Según lo esperado, tardó un rato largo en ir a buscar un bolígrafo para apuntar la dirección del hospital y luego para escribirla. La del apartamento era tan complicada que Félix desistió de dársela. Le dijo lo más lenta y claramente que pudo que le era imposible ir a buscarla al aeropuerto, por lo que tendría que tomar un taxi hasta el hospital, que le costaría unos cincuenta euros, y que una vez allí tendría que encontrar la habitación 407.
– No lo olvides -le dijo-. La 407. Si tienes algún problema llámame al móvil.
Angelita se despidió con un adiós titubeante, como si hubiese algo que no había quedado claro, pero que aún no sabía qué era.

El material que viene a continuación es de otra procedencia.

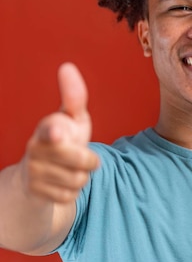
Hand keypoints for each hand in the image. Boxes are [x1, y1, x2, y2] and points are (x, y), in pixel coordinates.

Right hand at [21, 63, 98, 202]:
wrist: (39, 173)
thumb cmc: (64, 139)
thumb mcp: (73, 118)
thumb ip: (74, 97)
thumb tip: (67, 67)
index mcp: (47, 128)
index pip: (52, 129)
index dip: (56, 132)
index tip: (58, 132)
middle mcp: (35, 149)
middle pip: (80, 160)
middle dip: (89, 161)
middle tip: (84, 156)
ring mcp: (33, 172)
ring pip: (78, 180)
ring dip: (81, 176)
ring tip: (70, 169)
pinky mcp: (35, 193)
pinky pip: (70, 195)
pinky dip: (72, 191)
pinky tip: (62, 183)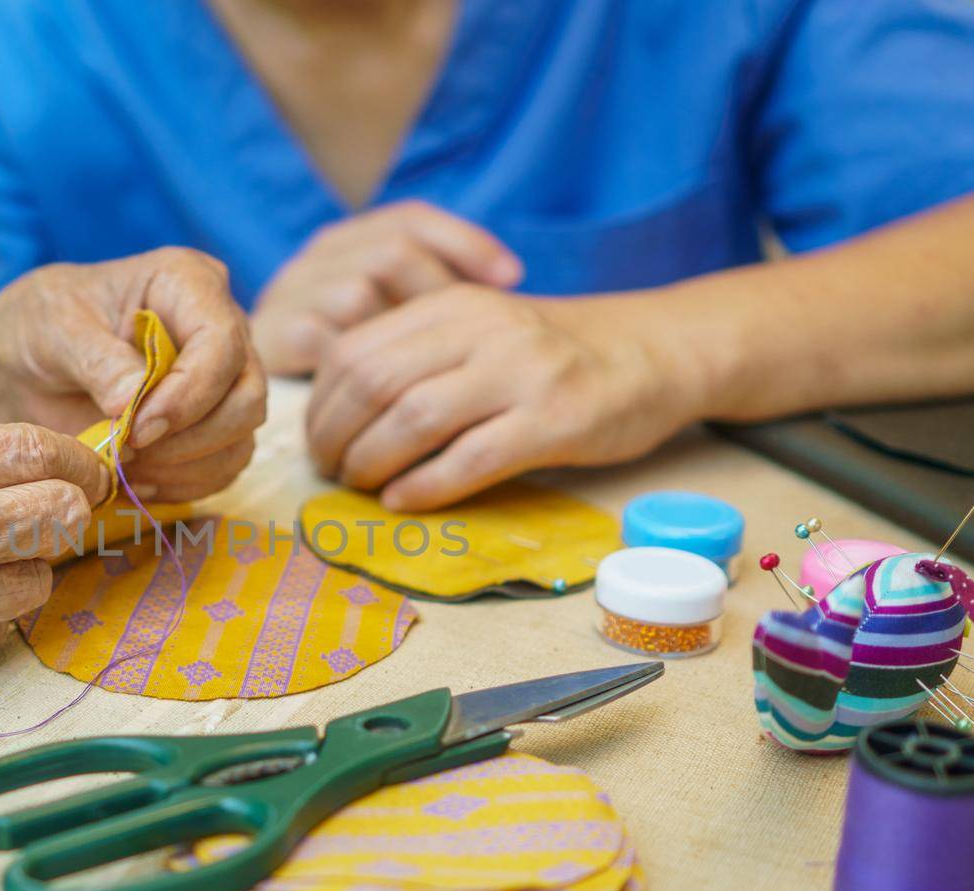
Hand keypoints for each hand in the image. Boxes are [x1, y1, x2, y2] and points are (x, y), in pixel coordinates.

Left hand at [0, 248, 266, 502]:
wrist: (27, 365)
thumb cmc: (41, 326)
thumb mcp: (53, 329)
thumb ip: (95, 359)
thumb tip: (133, 401)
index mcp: (189, 283)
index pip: (221, 342)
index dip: (189, 393)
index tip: (138, 427)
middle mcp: (221, 329)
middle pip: (247, 396)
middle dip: (192, 437)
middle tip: (130, 450)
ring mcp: (224, 381)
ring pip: (241, 438)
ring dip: (186, 467)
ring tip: (126, 465)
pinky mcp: (215, 426)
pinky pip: (224, 468)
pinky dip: (183, 484)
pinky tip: (137, 478)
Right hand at [251, 201, 520, 376]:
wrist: (245, 393)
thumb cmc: (350, 367)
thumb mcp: (392, 320)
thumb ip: (431, 296)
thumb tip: (511, 281)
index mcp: (346, 242)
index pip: (411, 219)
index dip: (465, 243)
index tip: (513, 279)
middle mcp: (315, 258)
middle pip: (390, 252)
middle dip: (434, 294)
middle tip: (467, 343)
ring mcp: (288, 294)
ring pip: (359, 294)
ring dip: (397, 340)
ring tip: (428, 377)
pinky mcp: (272, 337)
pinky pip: (328, 343)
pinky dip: (364, 371)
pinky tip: (390, 401)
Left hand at [305, 285, 702, 510]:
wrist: (656, 350)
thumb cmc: (555, 353)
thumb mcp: (483, 330)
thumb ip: (421, 354)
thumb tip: (339, 413)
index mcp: (454, 305)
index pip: (356, 351)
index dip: (321, 404)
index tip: (317, 441)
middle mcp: (483, 331)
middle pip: (375, 385)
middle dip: (337, 437)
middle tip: (331, 472)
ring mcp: (521, 373)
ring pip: (414, 420)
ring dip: (373, 464)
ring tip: (362, 488)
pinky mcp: (555, 420)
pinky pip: (470, 459)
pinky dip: (425, 487)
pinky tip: (405, 501)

La llegada de su suegra suponía un problema más y no podía evitar que la idea le inquietara. Ni siquiera sabía si su presencia le vendría bien a Julia, porque para Julia su madre significaba atadura, responsabilidad, preocupación y sentimiento de culpa si dejaba de preocuparse por ella.

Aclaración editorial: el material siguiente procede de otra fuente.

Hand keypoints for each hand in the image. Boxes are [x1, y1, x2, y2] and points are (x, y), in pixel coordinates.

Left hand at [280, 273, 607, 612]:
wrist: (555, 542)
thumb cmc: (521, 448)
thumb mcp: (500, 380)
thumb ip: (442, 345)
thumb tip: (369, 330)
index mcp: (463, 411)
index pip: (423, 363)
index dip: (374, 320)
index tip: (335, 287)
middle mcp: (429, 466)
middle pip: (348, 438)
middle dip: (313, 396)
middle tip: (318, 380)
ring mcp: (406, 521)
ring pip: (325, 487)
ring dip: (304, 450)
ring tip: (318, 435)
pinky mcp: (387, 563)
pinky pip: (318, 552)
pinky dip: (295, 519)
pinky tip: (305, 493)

Estaba seguro de que a la Julia despierta no le haría ninguna gracia que su madre viniese sola, pero ahora la que necesitaba ayuda era ella y su madre de setenta y nueve años tendría que arreglárselas. En cuanto a la Julia dormida era imposible aventurar qué vería dentro de su propia cabeza, que en definitiva según el doctor Romano era donde acababa todo lo que está fuera.
Félix
El doctor Romano, tras preguntarle cómo había pasado Julia la noche, se levantó de detrás de la mesa. Llevaba la bata blanca puesta sobre una camisa azul recién planchada con corbata de rayas, mientras que Félix, como ya iba siendo habitual, se presentaba ante él sin afeitar y con los pantalones arrugados. Le dio la mano, le dedicó un gesto especial a Tito y volvió a su sitio. Abrió la carpeta que tenía ante él. A Félix el corazón empezó a latirle más fuerte. No sabía por qué le asustaba más la Julia de los informes que la que yacía en la cama. Y empezó a dar pasos y a moverse como si tratara de calmar a su hijo, que por una vez se encontraba en sus brazos, inusualmente tranquilo, observando con el chupete puesto al doctor cuya voz parecía hechizarle.